As of the Feb. 25 attack, Cuba was still awaiting a response.

These two men were not unknown quantities who slipped through the cracks of an overwhelmed bureaucracy. They were named, documented, flagged and handed to U.S. authorities — twice. They then participated in an armed attack launched from U.S. territory, on a U.S.-registered vessel, against a Cuban naval patrol. Fernández de Cossío confirmed on Feb. 26 that Cuban authorities had maintained communication with the State Department and Coast Guard from the moment the vessel was detected, and that the U.S. government had indicated willingness to cooperate in the investigation. What the U.S. government had not shown, in the two years prior, was any willingness to act on the information it had already been given.

The broader siege

The Feb. 25 attack came at a moment of carefully engineered Cuban vulnerability. Since Dec. 3, 2025, virtually no fuel has reached the island. The Trump administration’s Jan. 29 executive order has threatened punitive tariffs against any country supplying oil to Cuba. U.S. vessels have intercepted tankers bound for Havana — including the Ocean Mariner, escorted to the Bahamas 70 miles from port. Blackouts have become routine across the island, with hospitals rationing fuel for generators.
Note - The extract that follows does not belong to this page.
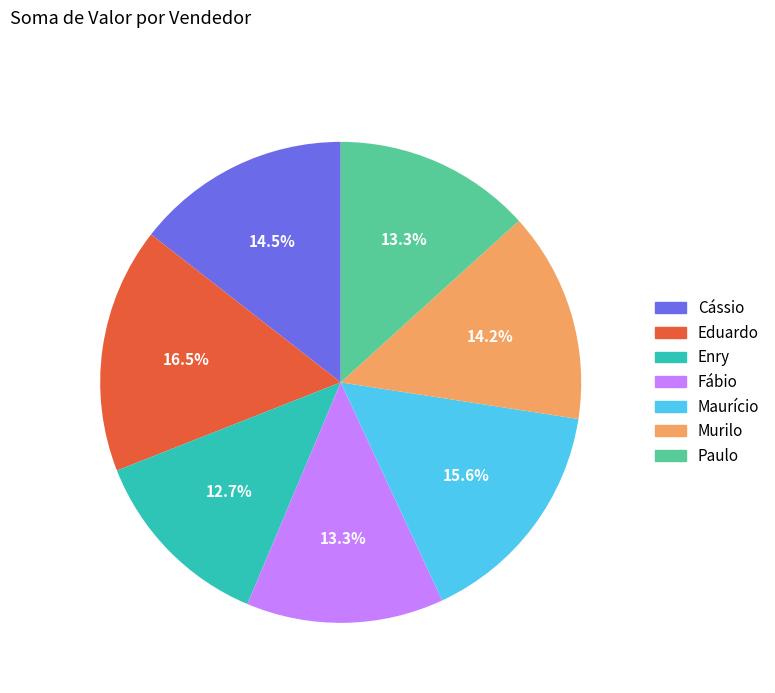

What percentage is NOT represented by Maurício?

84.4%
Into this condition — maximum economic pressure — comes an armed paramilitary cell, trained on a farm in South Florida, organized via TikTok, crewed in part by individuals the U.S. government had been asked to investigate and declined to touch.
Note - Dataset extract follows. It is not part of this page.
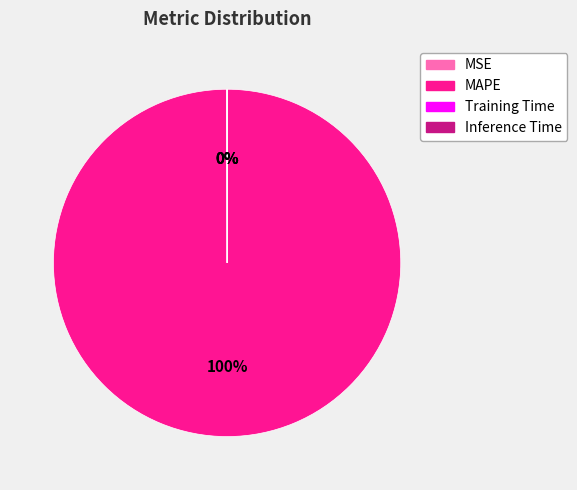

To the nearest percent, what portion does MAPE represent?

100%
The economic siege and the armed attack are not parallel tracks. They are the same operation.

The U.S. Treasury has meanwhile announced it will allow limited fuel exports to private Cuban entities — explicitly excluding the state. This is a regime-change mechanism dressed as a humanitarian concession: cultivate a private sector dependent on Washington while the broader population remains under siege.

The pattern

The 1960 Mallory Memorandum, a State Department planning document, stated the goal plainly: deny Cuba money and supplies, produce hunger and desperation, bring down the government. The document was not a historical aberration. It codified U.S.-Cuba policy, with varying intensity, ever since. Luis Posada Carriles and Orlando Bosch, responsible for the 1976 bombing of Cubana Flight 455 that killed 73 people, lived freely in Miami for decades while the U.S. blocked extradition. The organizational line runs through Miami: yesterday’s bombers, today’s paramilitary crews — and decades of U.S. support and protection for anti-Cuba terrorists.

The Mallory Memorandum’s prescription was simple: make the majority suffer until the government falls. What its authors did not anticipate — and what six decades of failure has not resolved — is that Cubans don’t submit under siege. They organize, resist and fight back to defend the revolution’s gains.